Analysis

EC: Moment of Truth


The crisis sparked by the recommendation of Chief Election Commissioner (CEC), N Gopalswamy, to the President of India that Election Commissioner (EC) Navin Chawla be relieved of his post due to partisanship has confronted the political system with its moment of truth. Forget the merits or demerits of the CEC's move. The issue is larger. 

The BJP had earlier petitioned for the removal of the EC on a similar charge of partisanship. The BJP naturally supports the CEC's demand that Chawla be removed from his post. It ridicules the government's right to decide the issue. The government is an interested party in the dispute. That is reasonable. The BJP claims that only the CEC's writ should be binding. 

However, the CEC's contention is being criticized by the UPA government for being politically motivated. In the event how can the CEC decide the issue when he himself is being accused of a motivated ruling? The government's objection is reasonable. 

So how can the issue be credibly resolved? The answer is obvious. The President of India should decide whether or not the CEC's recommendation should be accepted. No politician or jurist will dare state that. If the President can ignore the advice of the cabinet on this one issue the door will be opened for her to exercise the same right on a host of issues outside the normal advice on executive decisions tendered to her by the cabinet. In other words the President would then start to function according to the responsibilities and rights explicitly assigned to her in our written Constitution and through her oath of office. The wholly unwarranted description of the President as a ceremonial titular head will be exposed as a blatant distortion of our written Constitution. It matters little if a flawed Supreme Court judgment endorsed this mistaken view. Supreme Court judges are human. They have made untold errors through various rulings. At times the Supreme Court has overturned its own past rulings. 

The diminution of the President's role to that of the cabinet's dummy has destroyed some necessary checks to executive excess that fatally damage our political system. That is why effective governance is disappearing.
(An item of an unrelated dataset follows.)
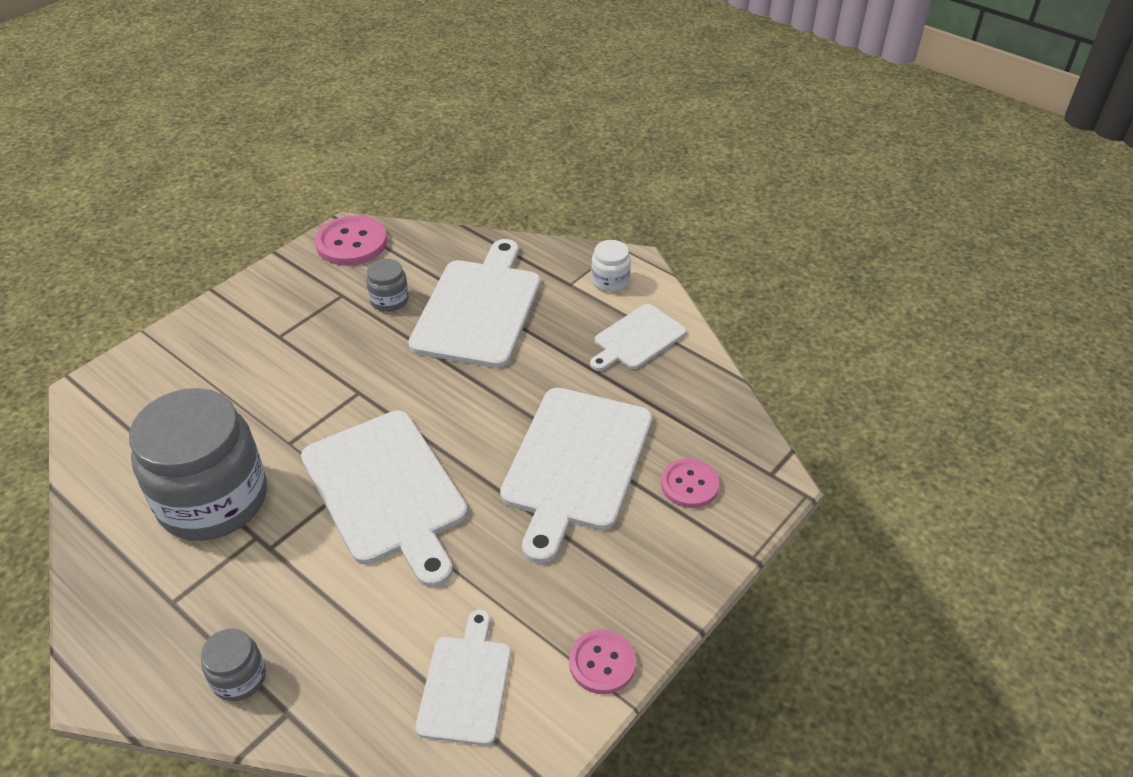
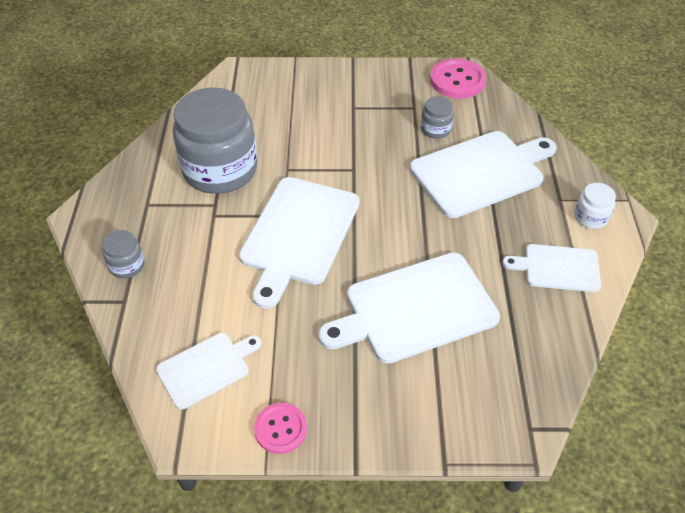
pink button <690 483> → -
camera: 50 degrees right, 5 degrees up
That is why our political system is crumbling. That is why democracy is rapidly declining. Our explicit and unambiguous Constitution needs to be reinterpreted. It needs to be liberated from whimsically imposed conventions that have no bearing in law. The role of the President must be reappraised in the light of the Constitution's text. It may continue to be distorted by irrational and arbitrary assumptions of politicians only at grave peril to India's democracy.